A fertigation formula will differ from a hydroponic nutrient in several respects. Perhaps most important is that precipitates such as calcium and magnesium carbonate do not cause much of a problem in a fast moving hydroponic system, but they can form within the fertigation lines and clog micro holes for the dripping water.

Water quality

The local waters being used to grow plants may have properties that complicate fertigation. The water may have excess salt (NaCl), or hardness with calcium and magnesium ions in solution, or a high or low pH. All of these considerations needs to be addressed when mixing the formula for fertigation.

If the pH of the water is above or below 6.5 you can adjust the water. Use phosphoric acid if too alkaline or potassium hydroxide if too acidic to maintain the solution pH at 6.5. A fertigation formula can be mixed that will be more acid or more alkaline to help balance water pH.

By using an ammonia based nitrogen fertilizer the pH will be reduced and the natural calcium and magnesium in hard water will precipitate out as calcium and magnesium carbonates. So a calcium or magnesium rich high pH water should not be mixed with an ammonia fertilizer.

To avoid the formation of the carbonates a few guidelines are suggested. Many irrigation waters contain enough calcium and magnesium for plant growth (100 ppm for calcium and 50 ppm for magnesium).

Soil should be analyzed

The soil also has properties that influence fertigation. The first is if the soil is clay, loamy or sandy.

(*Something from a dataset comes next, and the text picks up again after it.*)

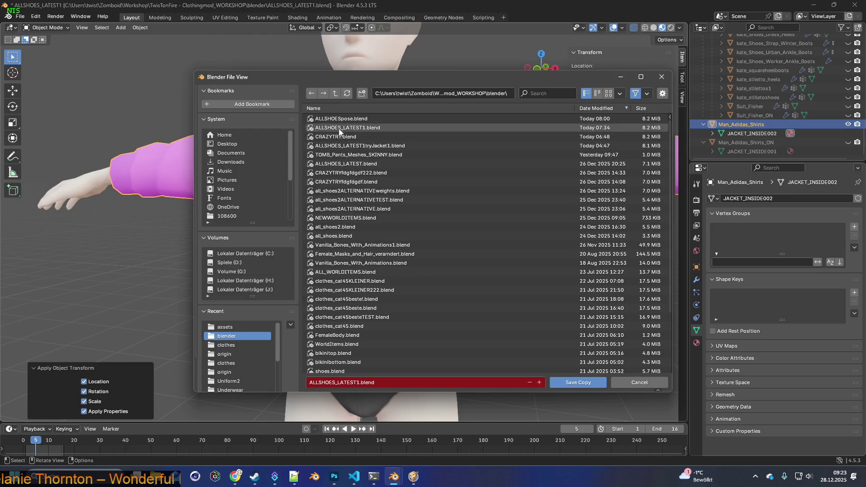
{"action": "left_click", "coordinate": [639, 383]}
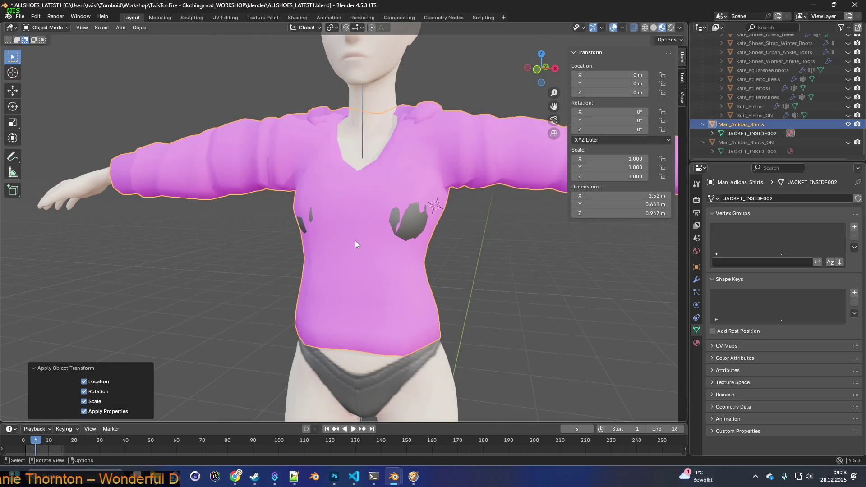
{"action": "left_click", "coordinate": [20, 16]}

Clay soil requires smaller hole sizes in the drip tubes to deliver less water per hour (0.61 instead of 0.92).

The pH of a soil is a measure of acidity or alkalinity, with soils ranging from 5.0 to 8.5. A pH of 7.0 is neutral and those below 7.0 are acidic, and above are alkaline. A pH of 6.0 to 7.0 is usually adequate. Below 5.5 and above 7.5, soil treatment or modification often is necessary.

For the low pH soils, dolomite lime can be added to the soil to increase pH, and provide both calcium and magnesium. Be sure to use the finely ground dolomite for the course grade can take years to dissolve. If the soil is too alkaline sulfur can be added but often does not work well.

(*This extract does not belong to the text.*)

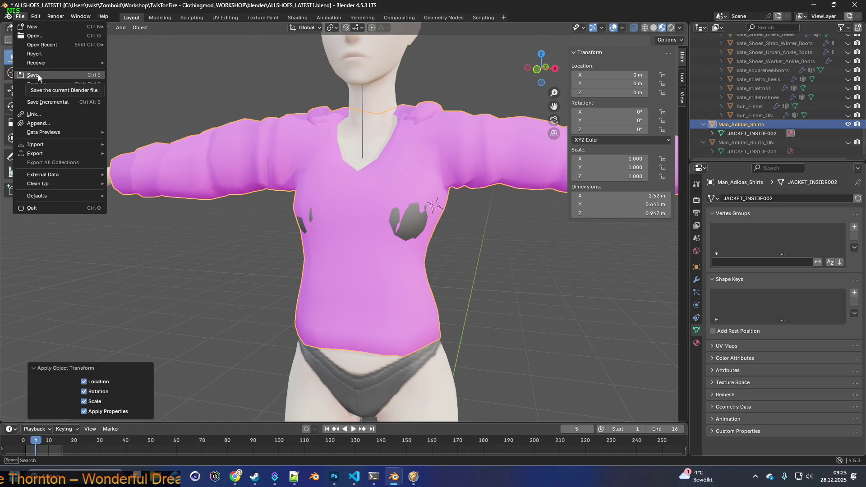
{"action": "left_click", "coordinate": [38, 74]}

Fertiliser chemicals to use

Fertigation mixtures use some of the same chemicals used in hydroponics, and most commercial farmers mix their own nutrients according to the water and soil tests.

Nutrients that should be tested for in soil are nitrogen, calcium, phosphorus, potassium and magnesium. When any of these nutrients already exists in the soil the amounts required in the nutrient solution can be reduced. For commercial systems or larger production a soil and water analysis should be made and a customized fertigation formula can be blended for the site conditions.